Two More Villagers Are Arrested Amid Evictions in Pursat

Two more people in Pursat province’s Veal Veng district were arrested Tuesday in connection with what local authorities are calling a secessionist plot, a forestry official said yesterday.

Veal Veng district forestry chief Thorn Bunthet said that Kuy Van, 55, and Leng Chhoeuk,

50, were arrested Tuesday in Kra­poeu Pi commune’s Kom­pong Kdey village for illegally living inside state forest and measuring plots of land for other villagers.

“We arrested them because they measured and grabbed state land for ownership,” Mr. Bunthet said yesterday.

“We will send them to the provincial court tomorrow to charge them.”

Authorities demolished more than 200 houses in Kompong Kdey village this week in re­sponse to the supposed secessionist threat.

However, villagers claim that they are being unfairly targeted after a dispute over whether they are allowed to live in a state forest.

About 200 families migrated to the area in 2008 from other parts of the country.

Mit Samoun, provincial monitor for rights group Licadho, who was observing the situation in Kom­pong Kdey yesterday, said that po­lice had blocked the road to the disputed area to prevent villagers from returning.

“There were police and soldiers putting barricades in place in order to stop the villagers from entering,” Ms. Samoun said, ad­ding that many of the evicted villagers had moved to the area over the past two or three years after being invited to move there by village leaders for a fee of $250.

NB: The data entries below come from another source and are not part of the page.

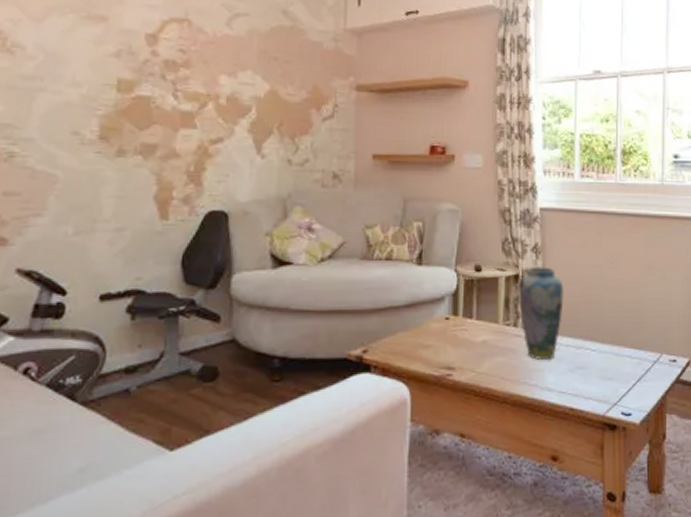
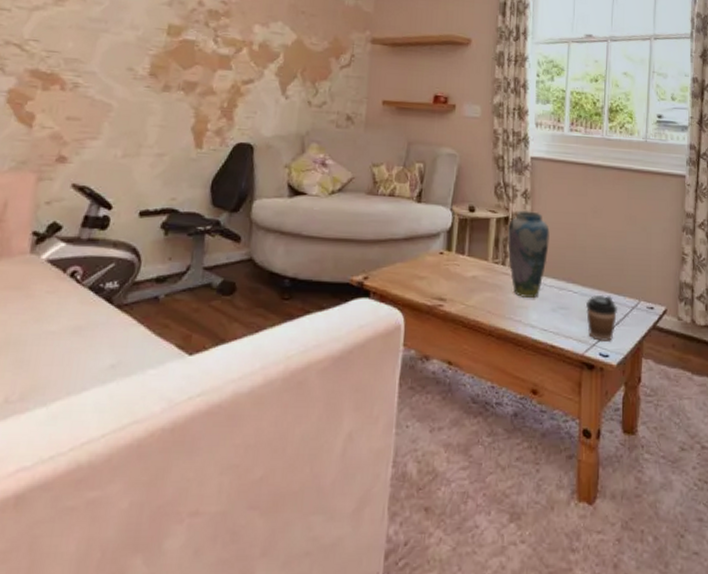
coffee cup: none [604,350,638,401] -> present [585,294,617,343]

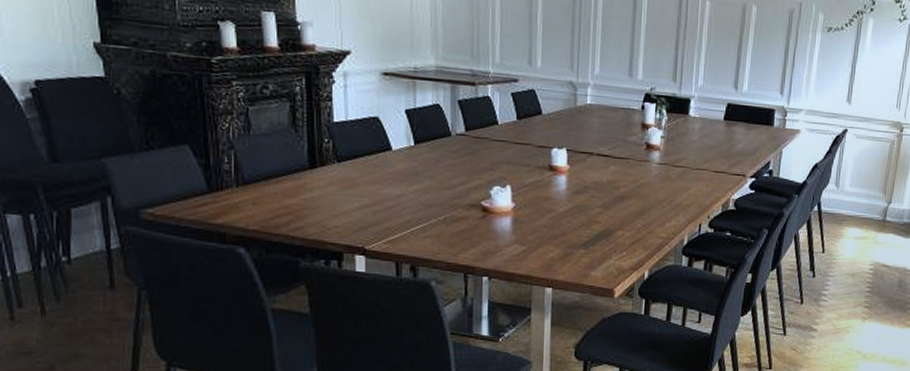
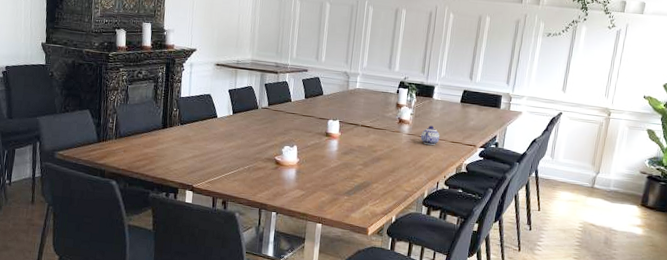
teapot: none [675,151,700,177] -> present [421,125,440,145]

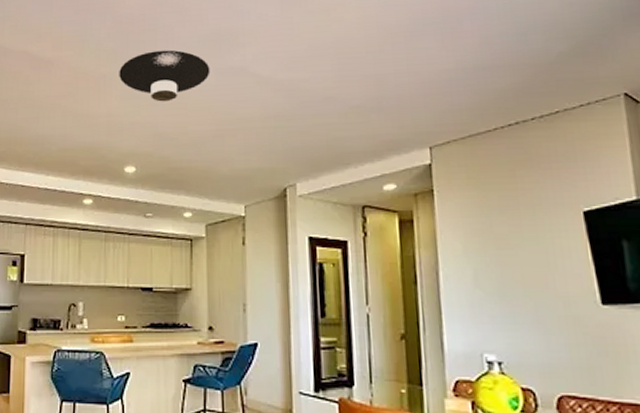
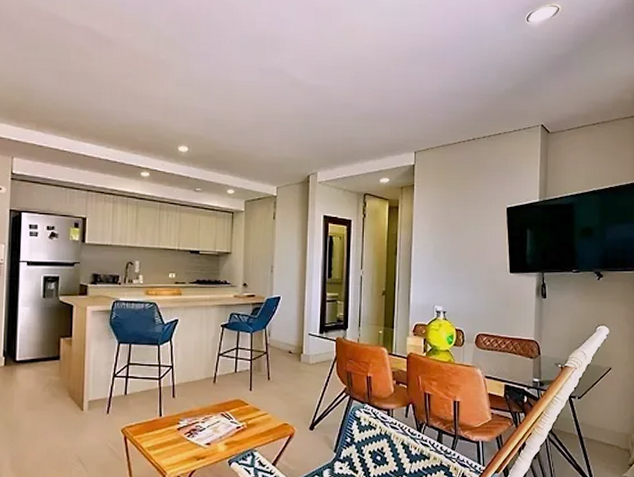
ceiling light: present [119,49,210,102] -> none [176,44,255,92]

“Now they have nothing,” she said.

“Authorities should not evict and demolish the homes like this even though they [the villagers] lived there illegally. Authorities should solve this problem with the villagers; they are our own people.”

District governor Chhe Chhiv confirmed that police were stationed at the village, but declined to say how many.

“We can’t let them stay,” he said of the evicted villagers.

“If they come back, they will face the law.”

Mr. Chhiv put the number of homes demolished at 239, al­though villager representative Chin Vorn estimated that 600 houses had been destroyed.

Mr. Vorn also claimed that au­thorities had burned down 100 of those homes, which the district governor denied.

Villagers are now living under makeshift shelters in the forest just a few kilometers from where their homes once stood, he said.

“We are not creating a secessionist area; we came to stay here because we didn’t have land to grow crops on [before] and hoped our lives would be better,” he added.